What you need to know
- A total of 20 consumer organizations have sent letters to antitrust regulators in various countries, expressing concerns over Google's proposed Fitbit acquisition.
- The organizations argue that the deal will enable Google to obtain data from Fitbit and further expand its clout in digital markets.
- Google and Fitbit had announced the $2.1 billion acquisition deal in November last year.
Consumer advocacy groups from the U.S., Europe, and Latin America have come together against Google's proposed acquisition of fitness-tracking giant Fitbit. The group of 20 organizations has written a letter antitrust regulators across the globe, expressing privacy and competition concerns (via Reuters).
The organizations have issued a statement arguing that acquiring Fitbit would provide Google access to sensitive user information such as their heart rates, quality of sleep, and the number of steps they take daily. The group believes Google may use Fitbit's data to expand its dominance in digital markets.
The organizations said in a statement:
Past experience shows that regulators must be very wary of any promises made by merging parties about restricting the use of the acquisition target's data. Regulators must assume that Google will in practice utilize the entirety of Fitbit's currently independent unique, highly sensitive data set in combination with its own.
Reacting to the statement, a Google spokeswoman told Reuters that the Fitbit acquisition is about devices and not data. She added that the combination of the hardware efforts of the two companies will only increase competition in the wearable sector.

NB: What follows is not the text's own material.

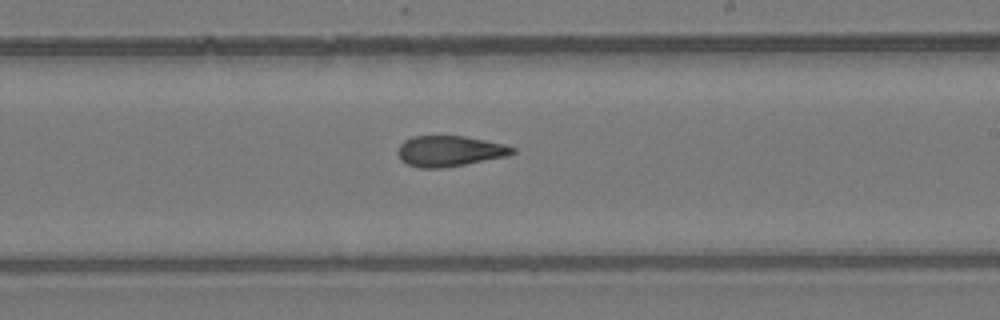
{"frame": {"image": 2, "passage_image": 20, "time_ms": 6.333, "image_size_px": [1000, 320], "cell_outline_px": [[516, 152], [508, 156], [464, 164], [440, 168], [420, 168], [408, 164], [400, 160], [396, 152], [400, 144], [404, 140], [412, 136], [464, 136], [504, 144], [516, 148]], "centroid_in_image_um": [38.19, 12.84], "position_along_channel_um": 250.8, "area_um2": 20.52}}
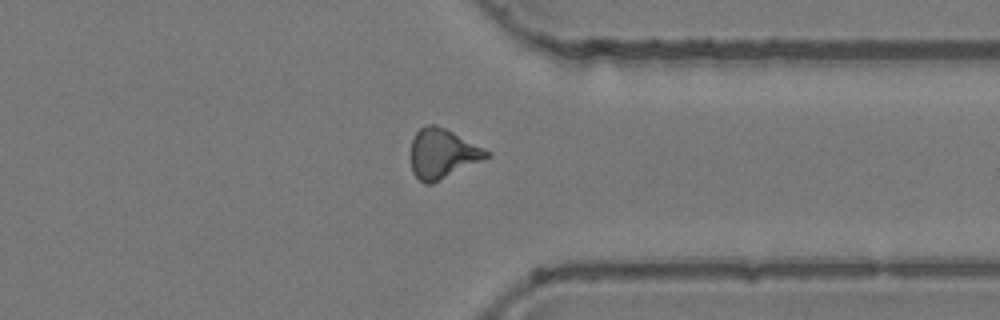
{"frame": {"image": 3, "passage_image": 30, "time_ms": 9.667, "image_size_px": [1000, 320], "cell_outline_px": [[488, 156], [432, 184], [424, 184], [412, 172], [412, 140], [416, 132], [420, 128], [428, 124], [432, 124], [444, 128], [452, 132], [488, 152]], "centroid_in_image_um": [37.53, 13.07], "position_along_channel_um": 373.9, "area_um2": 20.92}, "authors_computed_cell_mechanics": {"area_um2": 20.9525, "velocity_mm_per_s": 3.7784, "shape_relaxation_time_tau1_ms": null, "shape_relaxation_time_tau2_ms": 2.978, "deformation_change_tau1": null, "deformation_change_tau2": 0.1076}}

Antitrust regulators in Europe are expected to make a decision on whether the deal should be cleared or be opened to a more extended investigation by July 20. Australia's competition authority indicated recently that it might have some concerns with Google's Fitbit acquisition and expects to make a final decision sometime in August.
The search giant is also under antitrust investigation by the U.S. Justice Department, as well as a coalition of state attorney generals for abusing its dominance in the online advertising industry and harming smaller rivals.